The first and latest Boss Chorus

The bucket brigade chip

Typical stage setup (click to enlarge)


When we set out to build a chorus pedal, we began by asking one simple question: Why build one if there are already tons on the market? The answer was clear: The Vienna must provide an alternative that can give the more demanding guitarist with attributes that are no longer readily available from companies like Boss.

It is important to state that there is nothing wrong with a Boss chorus pedal. Boss wrote the book on chorus pedals back in the 1970's... and still today, lead the market with their technological advancements. The only problem is that for the purist, these new digital pedals sound too clean. They do not have the character of the old analog chorus pedals from years gone by. And to make matters worse, since the advent of ROHS (lead free initiatives), old bucket brigade chips have all but disappeared.
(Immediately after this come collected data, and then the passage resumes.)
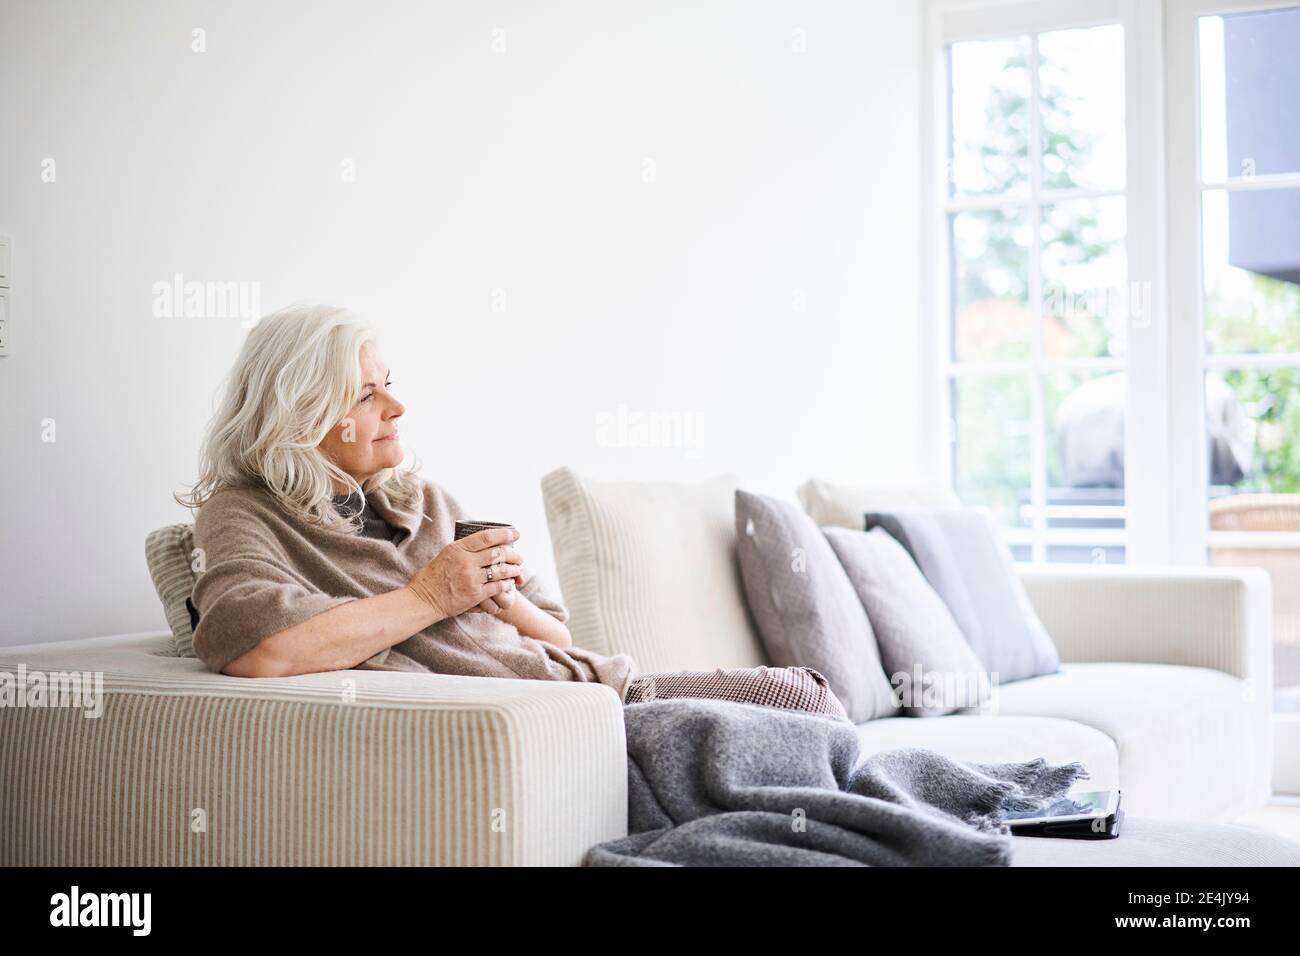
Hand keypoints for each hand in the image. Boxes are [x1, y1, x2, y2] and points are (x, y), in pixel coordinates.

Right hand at [405, 526, 522, 617]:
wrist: (423, 599)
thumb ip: (463, 549)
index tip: (515, 534)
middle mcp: (465, 561)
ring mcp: (471, 578)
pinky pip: (498, 586)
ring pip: (501, 570)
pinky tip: (509, 583)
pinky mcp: (475, 594)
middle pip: (498, 553)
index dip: (504, 534)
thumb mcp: (445, 555)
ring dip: (514, 570)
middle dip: (514, 554)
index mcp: (457, 548)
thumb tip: (482, 543)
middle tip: (520, 557)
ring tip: (518, 570)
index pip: (486, 537)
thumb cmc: (432, 577)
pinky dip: (507, 584)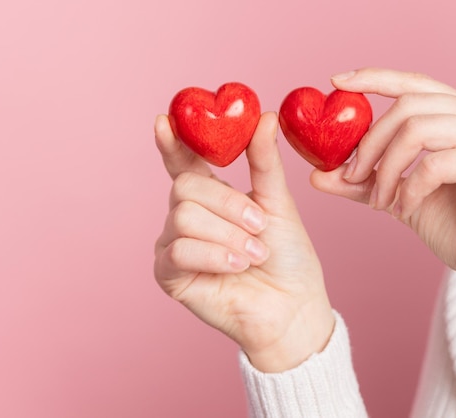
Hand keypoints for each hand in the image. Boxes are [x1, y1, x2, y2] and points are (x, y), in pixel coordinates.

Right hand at [154, 112, 333, 371]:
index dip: (172, 143)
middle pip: (185, 188)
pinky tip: (237, 266)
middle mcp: (187, 217)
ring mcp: (174, 245)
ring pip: (183, 218)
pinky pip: (179, 250)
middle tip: (258, 224)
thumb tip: (267, 116)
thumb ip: (265, 161)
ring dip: (228, 235)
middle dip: (227, 204)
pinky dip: (215, 255)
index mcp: (211, 197)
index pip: (183, 163)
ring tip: (254, 253)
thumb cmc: (287, 256)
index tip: (164, 120)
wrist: (291, 305)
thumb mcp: (278, 202)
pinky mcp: (169, 274)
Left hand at [311, 68, 455, 334]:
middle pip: (409, 106)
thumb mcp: (399, 196)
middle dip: (370, 143)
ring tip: (379, 201)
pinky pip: (434, 163)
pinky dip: (409, 188)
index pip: (416, 84)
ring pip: (417, 129)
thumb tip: (316, 172)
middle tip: (350, 176)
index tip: (337, 82)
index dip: (375, 78)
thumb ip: (364, 180)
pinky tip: (405, 209)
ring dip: (386, 169)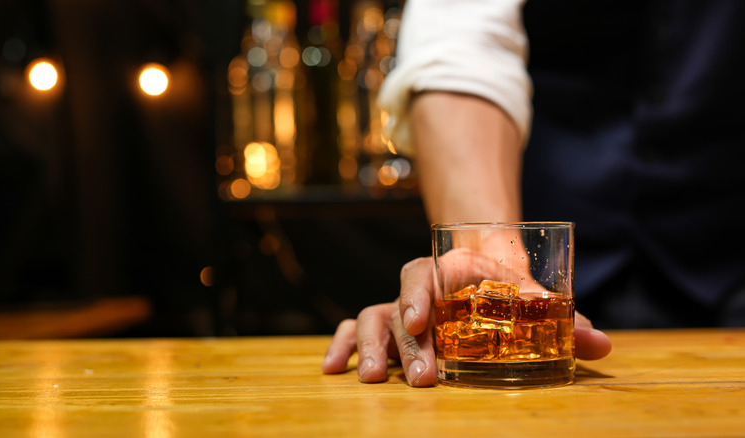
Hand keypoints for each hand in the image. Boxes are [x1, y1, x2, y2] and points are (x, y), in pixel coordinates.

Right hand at [321, 257, 612, 386]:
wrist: (479, 268)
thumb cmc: (504, 287)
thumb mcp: (530, 299)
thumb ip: (562, 320)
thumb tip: (602, 344)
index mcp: (453, 272)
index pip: (431, 274)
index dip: (422, 296)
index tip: (422, 321)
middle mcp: (421, 288)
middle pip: (403, 305)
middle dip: (410, 342)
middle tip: (424, 377)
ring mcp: (399, 306)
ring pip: (374, 316)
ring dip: (373, 347)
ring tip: (374, 379)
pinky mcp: (384, 325)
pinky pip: (355, 329)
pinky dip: (343, 345)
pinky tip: (334, 369)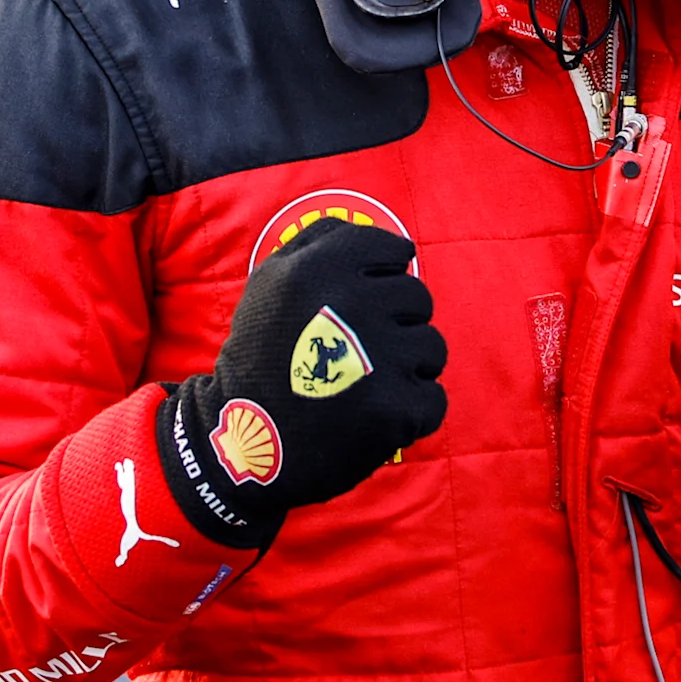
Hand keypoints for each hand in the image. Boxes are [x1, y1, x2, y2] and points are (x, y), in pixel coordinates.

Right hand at [157, 218, 447, 548]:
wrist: (247, 440)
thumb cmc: (262, 354)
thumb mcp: (271, 280)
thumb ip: (322, 241)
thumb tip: (392, 242)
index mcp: (323, 267)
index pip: (393, 250)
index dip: (384, 276)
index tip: (367, 300)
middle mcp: (355, 305)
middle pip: (418, 297)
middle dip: (395, 322)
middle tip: (358, 350)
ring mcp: (380, 359)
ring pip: (432, 347)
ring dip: (407, 366)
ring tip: (365, 384)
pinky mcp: (396, 409)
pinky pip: (433, 399)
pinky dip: (410, 411)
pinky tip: (372, 415)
The first matter at hand was to secure several thousand of the original Panasonic MN3007 bucket brigade chips – enough to make developing the Vienna a worthwhile venture. Next, because these chips actually sell for more money today than they did 40 years ago, we seated the chip so that the rest of the pedal could be recycled and the chips resold.

Now that we had the 'engine' – we had to decide on the feature set. For the Vienna we chose to focus on a compact pedal that would deliver two different settings so that the guitarist could transition from a slow choral to a fast Leslie or tremolo effect. This of course meant adding twice as many controls and two footswitches onto the work surface. But with these controls, you could set tow speeds and two intensities and toggle between them with a single foot stomp. For fun, we added a turbo mode that enables the artist to increase the intensity for more dramatic chorus effects.

Finally, we chose to make the Vienna a mono device. Why mono when most chorus pedals are stereo? Simple... most players use one amp on stage. And when they have two amps, they are usually switching between them. Very few guitarists bring two amps to a gig for a true stereo setup and even if they do, considering the PA speakers are usually spread across 15 peters (50'), no one in the crowd can actually hear the stereo effect. Instead we focussed on maximising the tone and enhancing the mid range where the guitar lives.

The Vienna Chorus delivers the warmth and character of a vintage chorus yet has less noise and dual-mode functionality. And since it is powered by 9 volts, it is easily adapted to any pedalboard.